## [Action item A]
In the article about Rahul Gandhi and the disqualification of convicted lawmakers, what did he call the ordinance brought by the UPA government?
## [Action item B]
Rewrite the paragraph beginning "In a 2013 ruling in the Lily Thomas vs Union of India case" from the article about Rahul Gandhi and the disqualification of convicted lawmakers, in a shorter form that keeps its main facts.

## [Selected extract]
--

An ordinance, brought by the UPA government to shield convicted lawmakers from immediate disqualification from the House, was trashed then by Congress leader Rahul Gandhi, who even tore it publicly during a media interaction, and eventually it had to be withdrawn.
Now, following his conviction in a defamation case by a Surat court on Thursday, his act seems to have come back to haunt him.
In a 2013 ruling in the Lily Thomas vs Union of India case, the Supreme Court had struck down, as “unconstitutional”, Section 8(4) of the Representation of The People Act, which stated that if a sitting member of the House is convicted of an offence punishable by more than two years in prison and files an appeal within three months of the conviction, he/she will not be disqualified from holding membership of the House.
This meant that for such lawmakers, simply filing an appeal would not be sufficient but they must secure a stay on their conviction in the case.
The same year, the United Progressive Alliance (UPA) government had promulgated an ordinance to overturn the judgement and retain Section 8 (4), but Rahul Gandhi had called the ordinance “complete nonsense”.
“I will tell you what my opinion on the ordinance is. It’s complete nonsense and it’s my personal opinion,” he said, before going to rip a copy of the ordinance into pieces.
This act, which came at a time when Prime Minister Manmohan Singh was on a foreign trip, had severely embarrassed the government, which went on to withdraw it.
Under the changed law, several politicians were disqualified, beginning with Congress MP Rasheed Masood in 2013 itself.
Masood, a Rajya Sabha member, was disqualified in 2013 itself after he was found guilty of criminal conspiracy, cheating and forgery in allocating seats in a medical college when he was a minister in the V.P. Singh government (1989-90).
Others who have been disqualified include RJD chief Lalu Prasad and JD-U’s Jagdish Sharma, who were disqualified as Lok Sabha members following their conviction in fodder scam cases.
In 2014, DMK’s Rajya Sabha member T.M. Selvaganapathy was disqualified after a Chennai court found him guilty of a financial scam embedded in the construction of sheds used at crematoriums across Tamil Nadu in 1995, and sentenced him to two years jail.
At the time, he was the Rural Development Minister in the J. Jayalalithaa’s government. He was expelled from the AIADMK in 2008 after the graft charges surfaced and had then joined the DMK, which had sent him to the Upper House.
In 2018, Jharkhand Party’s Kolebira legislator Anosh Ekka was disqualified from the membership of the House after his conviction and sentencing to life imprisonment for murdering a para-teacher in 2014.
Samajwadi Party MLA Abdullah Azam Khan was disqualified from the Uttar Pradesh Assembly in 2022 after a court sentenced him to jail in a hate speech case. His son was also disqualified as a member of the House after his conviction in another case.
The Representation of the People Act’s Section 8 on disqualification on imprisonment provides that a lawmaker will be disqualified if convicted and sentenced to imprisonment for two years or more – for the period of imprisonment and a further six years.
But, there is an exception for sitting members provided in the Act.
A district court in Surat on Thursday convicted Gandhi in a criminal defamation case against him over his alleged ‘Modi surname’ remark in 2019. He was convicted under IPC’s Sections 499 and 500 where the maximum possible punishment is two years jail.
(The story has been published via a syndicated feed with a modified headline.)

--

## [Entries supplied]
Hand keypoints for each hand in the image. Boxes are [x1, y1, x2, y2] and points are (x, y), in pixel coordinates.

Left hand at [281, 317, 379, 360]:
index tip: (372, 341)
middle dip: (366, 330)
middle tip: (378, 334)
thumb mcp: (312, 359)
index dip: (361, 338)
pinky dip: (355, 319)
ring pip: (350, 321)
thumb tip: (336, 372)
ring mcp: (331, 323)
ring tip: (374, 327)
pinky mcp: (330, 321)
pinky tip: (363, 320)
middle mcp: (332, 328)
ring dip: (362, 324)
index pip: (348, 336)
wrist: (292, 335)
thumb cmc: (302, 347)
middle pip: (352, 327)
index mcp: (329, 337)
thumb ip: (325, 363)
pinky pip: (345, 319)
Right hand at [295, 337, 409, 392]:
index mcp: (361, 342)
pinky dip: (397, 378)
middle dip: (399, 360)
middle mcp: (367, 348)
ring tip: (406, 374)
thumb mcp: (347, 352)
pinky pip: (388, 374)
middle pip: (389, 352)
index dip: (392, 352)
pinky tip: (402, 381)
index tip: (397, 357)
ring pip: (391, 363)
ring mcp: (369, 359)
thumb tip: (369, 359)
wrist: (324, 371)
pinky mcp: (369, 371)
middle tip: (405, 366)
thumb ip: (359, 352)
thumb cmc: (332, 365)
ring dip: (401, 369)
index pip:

--

## [Your solution A]
He called it "complete nonsense."

## [Your solution B]
In 2013, in Lily Thomas vs Union of India, the Supreme Court struck down Section 8(4) of the Representation of the People Act as unconstitutional. That section had spared a sitting member of the House from disqualification after a conviction for an offense punishable by more than two years in prison, provided the member appealed within three months of the conviction.